On the way back we had our fifth flat tyre, AUS$2.30 to repair.

30th December 2013  We’re on the Highway To Hell. The road to Dar es Salaam was even worse than the previous day by a degree of ten. We were nearly run off the road by a bus. These people are madmen. I believe the bus drivers have to undergo a psychological test here to get their licence and if they are proven to be a psychopath, well, they get the job.

I was pulled over for yet another speeding fine, this time dodgy, and was able to talk my way out of it, Judy put in her ten cents worth in, as well. Good teamwork.

Got into Dar and it was one form of madness transformed into another. Unbelievable chaos. Three hours to get through the city, just like Sydney and then crossing the harbour by jampacked punt to lead us to our camping area on the southern shore at Mikadi Beach Camp.

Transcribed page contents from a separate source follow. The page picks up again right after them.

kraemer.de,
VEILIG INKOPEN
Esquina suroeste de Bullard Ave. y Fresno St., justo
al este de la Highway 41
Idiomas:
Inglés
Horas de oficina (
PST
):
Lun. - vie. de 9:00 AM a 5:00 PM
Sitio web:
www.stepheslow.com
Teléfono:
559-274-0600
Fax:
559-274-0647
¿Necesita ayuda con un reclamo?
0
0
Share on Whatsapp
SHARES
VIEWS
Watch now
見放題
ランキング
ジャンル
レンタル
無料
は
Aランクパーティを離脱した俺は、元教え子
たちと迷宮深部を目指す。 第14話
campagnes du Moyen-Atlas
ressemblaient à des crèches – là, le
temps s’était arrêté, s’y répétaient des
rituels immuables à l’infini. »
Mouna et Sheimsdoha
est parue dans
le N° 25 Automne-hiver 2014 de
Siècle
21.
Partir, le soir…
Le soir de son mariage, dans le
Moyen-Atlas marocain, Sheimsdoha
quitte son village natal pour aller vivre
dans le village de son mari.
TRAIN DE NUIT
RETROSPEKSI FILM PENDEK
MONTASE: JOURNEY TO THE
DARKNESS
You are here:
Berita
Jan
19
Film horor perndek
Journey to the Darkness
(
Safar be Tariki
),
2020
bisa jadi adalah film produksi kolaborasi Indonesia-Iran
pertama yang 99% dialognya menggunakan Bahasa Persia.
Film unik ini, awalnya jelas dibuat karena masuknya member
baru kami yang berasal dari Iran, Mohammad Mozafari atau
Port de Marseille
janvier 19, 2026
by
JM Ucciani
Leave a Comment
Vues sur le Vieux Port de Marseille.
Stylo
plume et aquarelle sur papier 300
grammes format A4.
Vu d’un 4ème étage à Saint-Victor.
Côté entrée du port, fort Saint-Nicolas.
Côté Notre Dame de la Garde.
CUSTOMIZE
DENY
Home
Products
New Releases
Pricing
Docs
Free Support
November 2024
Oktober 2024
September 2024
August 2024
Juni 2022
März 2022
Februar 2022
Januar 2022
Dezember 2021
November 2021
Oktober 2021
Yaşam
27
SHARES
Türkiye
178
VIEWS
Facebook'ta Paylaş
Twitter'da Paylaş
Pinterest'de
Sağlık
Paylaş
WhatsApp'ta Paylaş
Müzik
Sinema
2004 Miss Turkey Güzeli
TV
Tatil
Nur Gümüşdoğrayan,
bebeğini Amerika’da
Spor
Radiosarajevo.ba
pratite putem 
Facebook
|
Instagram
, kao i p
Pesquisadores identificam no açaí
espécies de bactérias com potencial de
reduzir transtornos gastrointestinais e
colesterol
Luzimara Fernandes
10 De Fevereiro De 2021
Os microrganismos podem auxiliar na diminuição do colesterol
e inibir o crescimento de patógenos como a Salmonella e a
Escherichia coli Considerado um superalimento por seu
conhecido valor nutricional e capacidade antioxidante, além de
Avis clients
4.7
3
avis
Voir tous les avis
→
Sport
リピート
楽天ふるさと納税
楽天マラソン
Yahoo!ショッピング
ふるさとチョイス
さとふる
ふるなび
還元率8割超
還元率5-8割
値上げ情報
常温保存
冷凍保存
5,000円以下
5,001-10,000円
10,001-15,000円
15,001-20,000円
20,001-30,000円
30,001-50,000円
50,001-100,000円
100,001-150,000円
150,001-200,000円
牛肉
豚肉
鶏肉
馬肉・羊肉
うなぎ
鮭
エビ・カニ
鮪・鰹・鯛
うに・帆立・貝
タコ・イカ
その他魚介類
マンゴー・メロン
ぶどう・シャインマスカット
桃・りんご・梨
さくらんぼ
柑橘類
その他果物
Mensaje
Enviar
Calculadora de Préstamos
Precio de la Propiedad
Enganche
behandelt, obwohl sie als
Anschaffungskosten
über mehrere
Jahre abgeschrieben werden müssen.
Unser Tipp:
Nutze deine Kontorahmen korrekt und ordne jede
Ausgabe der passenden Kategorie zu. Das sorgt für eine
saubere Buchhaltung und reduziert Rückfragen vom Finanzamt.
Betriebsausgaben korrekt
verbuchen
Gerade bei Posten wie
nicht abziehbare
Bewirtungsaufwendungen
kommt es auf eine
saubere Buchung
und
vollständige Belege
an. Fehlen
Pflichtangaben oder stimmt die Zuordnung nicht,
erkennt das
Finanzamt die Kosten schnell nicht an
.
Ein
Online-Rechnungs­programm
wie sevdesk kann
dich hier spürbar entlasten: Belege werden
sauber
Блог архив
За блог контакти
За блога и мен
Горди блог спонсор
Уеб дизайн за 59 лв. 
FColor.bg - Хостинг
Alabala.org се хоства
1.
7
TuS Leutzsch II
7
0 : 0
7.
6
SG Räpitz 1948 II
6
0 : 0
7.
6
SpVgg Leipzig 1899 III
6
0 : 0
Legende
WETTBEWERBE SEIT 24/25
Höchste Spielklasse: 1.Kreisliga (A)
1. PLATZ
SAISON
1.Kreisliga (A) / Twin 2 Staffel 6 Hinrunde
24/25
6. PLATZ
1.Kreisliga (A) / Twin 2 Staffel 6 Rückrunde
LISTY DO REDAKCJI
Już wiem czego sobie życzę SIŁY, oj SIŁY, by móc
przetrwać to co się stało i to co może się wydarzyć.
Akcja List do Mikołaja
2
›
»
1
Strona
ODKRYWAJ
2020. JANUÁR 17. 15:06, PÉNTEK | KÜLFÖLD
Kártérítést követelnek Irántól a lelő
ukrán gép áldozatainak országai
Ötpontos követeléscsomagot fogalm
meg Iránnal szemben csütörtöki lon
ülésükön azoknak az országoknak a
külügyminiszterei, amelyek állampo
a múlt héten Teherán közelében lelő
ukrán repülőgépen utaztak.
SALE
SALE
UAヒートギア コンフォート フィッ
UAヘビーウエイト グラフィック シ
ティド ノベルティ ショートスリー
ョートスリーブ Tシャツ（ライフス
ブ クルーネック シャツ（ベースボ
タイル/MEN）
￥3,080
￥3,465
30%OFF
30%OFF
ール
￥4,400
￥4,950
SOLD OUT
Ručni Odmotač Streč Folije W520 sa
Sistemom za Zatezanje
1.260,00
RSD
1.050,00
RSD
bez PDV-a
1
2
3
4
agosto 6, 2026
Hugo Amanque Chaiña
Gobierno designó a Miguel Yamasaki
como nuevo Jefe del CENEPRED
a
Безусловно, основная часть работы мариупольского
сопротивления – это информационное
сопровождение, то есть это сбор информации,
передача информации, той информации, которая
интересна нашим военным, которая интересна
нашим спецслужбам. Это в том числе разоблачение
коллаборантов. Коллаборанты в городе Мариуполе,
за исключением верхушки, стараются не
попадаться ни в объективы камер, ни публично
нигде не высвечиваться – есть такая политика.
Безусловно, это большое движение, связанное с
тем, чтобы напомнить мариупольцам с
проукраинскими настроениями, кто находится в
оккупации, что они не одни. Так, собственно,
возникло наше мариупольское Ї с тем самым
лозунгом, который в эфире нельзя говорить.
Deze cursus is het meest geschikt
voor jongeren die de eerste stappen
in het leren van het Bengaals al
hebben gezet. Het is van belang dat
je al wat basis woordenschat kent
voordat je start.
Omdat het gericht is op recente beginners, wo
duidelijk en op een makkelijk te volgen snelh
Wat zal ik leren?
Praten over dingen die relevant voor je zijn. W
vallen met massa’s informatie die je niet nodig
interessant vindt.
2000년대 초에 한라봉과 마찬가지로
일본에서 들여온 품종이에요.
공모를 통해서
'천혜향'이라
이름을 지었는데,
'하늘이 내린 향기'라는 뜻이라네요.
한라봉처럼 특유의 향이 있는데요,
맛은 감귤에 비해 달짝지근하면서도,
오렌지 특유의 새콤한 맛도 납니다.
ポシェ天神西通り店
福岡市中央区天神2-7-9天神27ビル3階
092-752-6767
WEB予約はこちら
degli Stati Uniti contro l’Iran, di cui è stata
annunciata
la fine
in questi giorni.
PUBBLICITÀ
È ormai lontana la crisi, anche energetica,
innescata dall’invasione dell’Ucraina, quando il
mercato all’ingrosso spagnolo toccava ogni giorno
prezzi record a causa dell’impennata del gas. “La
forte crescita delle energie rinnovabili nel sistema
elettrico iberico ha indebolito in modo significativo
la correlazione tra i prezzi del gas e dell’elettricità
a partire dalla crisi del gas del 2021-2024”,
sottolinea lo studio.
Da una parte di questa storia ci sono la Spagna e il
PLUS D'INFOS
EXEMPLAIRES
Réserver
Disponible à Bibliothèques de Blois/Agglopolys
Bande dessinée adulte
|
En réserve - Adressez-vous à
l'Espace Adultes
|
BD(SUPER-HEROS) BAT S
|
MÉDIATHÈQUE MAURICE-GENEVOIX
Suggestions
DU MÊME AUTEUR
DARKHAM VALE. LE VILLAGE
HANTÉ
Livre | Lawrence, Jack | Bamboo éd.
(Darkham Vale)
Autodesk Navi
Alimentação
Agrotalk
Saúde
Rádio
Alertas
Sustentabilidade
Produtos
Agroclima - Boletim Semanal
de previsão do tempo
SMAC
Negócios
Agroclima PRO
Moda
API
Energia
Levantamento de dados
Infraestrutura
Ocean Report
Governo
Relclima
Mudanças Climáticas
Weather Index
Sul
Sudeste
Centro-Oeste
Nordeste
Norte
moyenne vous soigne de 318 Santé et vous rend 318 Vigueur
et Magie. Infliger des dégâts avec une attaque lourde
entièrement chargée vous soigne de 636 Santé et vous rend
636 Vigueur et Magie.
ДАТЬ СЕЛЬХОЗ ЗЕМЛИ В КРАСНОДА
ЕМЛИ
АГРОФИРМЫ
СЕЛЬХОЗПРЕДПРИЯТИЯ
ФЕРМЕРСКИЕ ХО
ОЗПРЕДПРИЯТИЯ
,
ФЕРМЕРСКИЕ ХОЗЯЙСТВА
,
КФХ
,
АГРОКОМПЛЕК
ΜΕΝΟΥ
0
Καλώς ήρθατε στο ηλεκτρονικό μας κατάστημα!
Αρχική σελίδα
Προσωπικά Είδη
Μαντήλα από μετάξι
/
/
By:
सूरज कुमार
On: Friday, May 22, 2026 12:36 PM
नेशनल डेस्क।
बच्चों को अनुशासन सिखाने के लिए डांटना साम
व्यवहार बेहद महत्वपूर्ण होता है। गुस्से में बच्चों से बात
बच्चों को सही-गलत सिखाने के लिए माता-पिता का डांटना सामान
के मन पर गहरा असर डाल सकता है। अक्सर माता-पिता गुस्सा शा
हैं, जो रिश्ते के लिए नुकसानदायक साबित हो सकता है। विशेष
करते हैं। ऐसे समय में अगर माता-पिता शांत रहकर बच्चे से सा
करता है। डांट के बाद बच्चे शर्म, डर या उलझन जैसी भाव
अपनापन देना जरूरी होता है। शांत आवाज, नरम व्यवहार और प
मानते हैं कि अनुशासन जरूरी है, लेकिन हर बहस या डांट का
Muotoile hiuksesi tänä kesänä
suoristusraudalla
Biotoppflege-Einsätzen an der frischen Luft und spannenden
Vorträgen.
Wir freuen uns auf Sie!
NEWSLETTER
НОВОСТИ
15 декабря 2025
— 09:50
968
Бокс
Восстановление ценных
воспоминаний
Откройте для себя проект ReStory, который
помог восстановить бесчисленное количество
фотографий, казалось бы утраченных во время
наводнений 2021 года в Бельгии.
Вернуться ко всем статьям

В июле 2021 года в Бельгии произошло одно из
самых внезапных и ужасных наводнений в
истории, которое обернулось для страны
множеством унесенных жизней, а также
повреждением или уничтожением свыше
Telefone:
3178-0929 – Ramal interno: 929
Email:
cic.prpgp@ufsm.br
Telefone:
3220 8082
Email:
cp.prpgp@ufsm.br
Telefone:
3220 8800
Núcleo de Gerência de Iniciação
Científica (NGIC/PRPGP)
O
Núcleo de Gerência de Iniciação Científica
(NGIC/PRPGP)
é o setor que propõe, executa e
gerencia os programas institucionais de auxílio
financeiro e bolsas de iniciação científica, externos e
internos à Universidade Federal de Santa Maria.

This could be Tahiti or Nirvana, one of those two, I have been to Tahiti, working on the other. Tropical sand, palm trees, 33 degrees, unimaginable colour of the sea, turquoise to try to put a label on it.


31st December 2013 New Years Eve. Booked the car in for a service and got a sim card which took all day and had my sixth flat tyre on the way back. I am really going to have to do something about these Xxxxxx tyres as probably the hardest part of the trip is upon us, not to mention Mongolia, and what I am going to do is replace them with B.F.Goodrich All Terrains.

So in about 10,000k I have had six flats and two ruined tyres, one shredded and one with wall deformities and splits. Two tyres were brand new at the start of this trip and four had done 13000k.( see more details in “Travel Notes”)

In the night the camping area here had a New Years Eve Party, and we got to meet some of our fellow travellers.

This campsite is patrolled by Massai tribesmen complete with traditional togas, spears and swords. They answer to Hey Massai, are courteous but silent and don’t pry. They keep to themselves.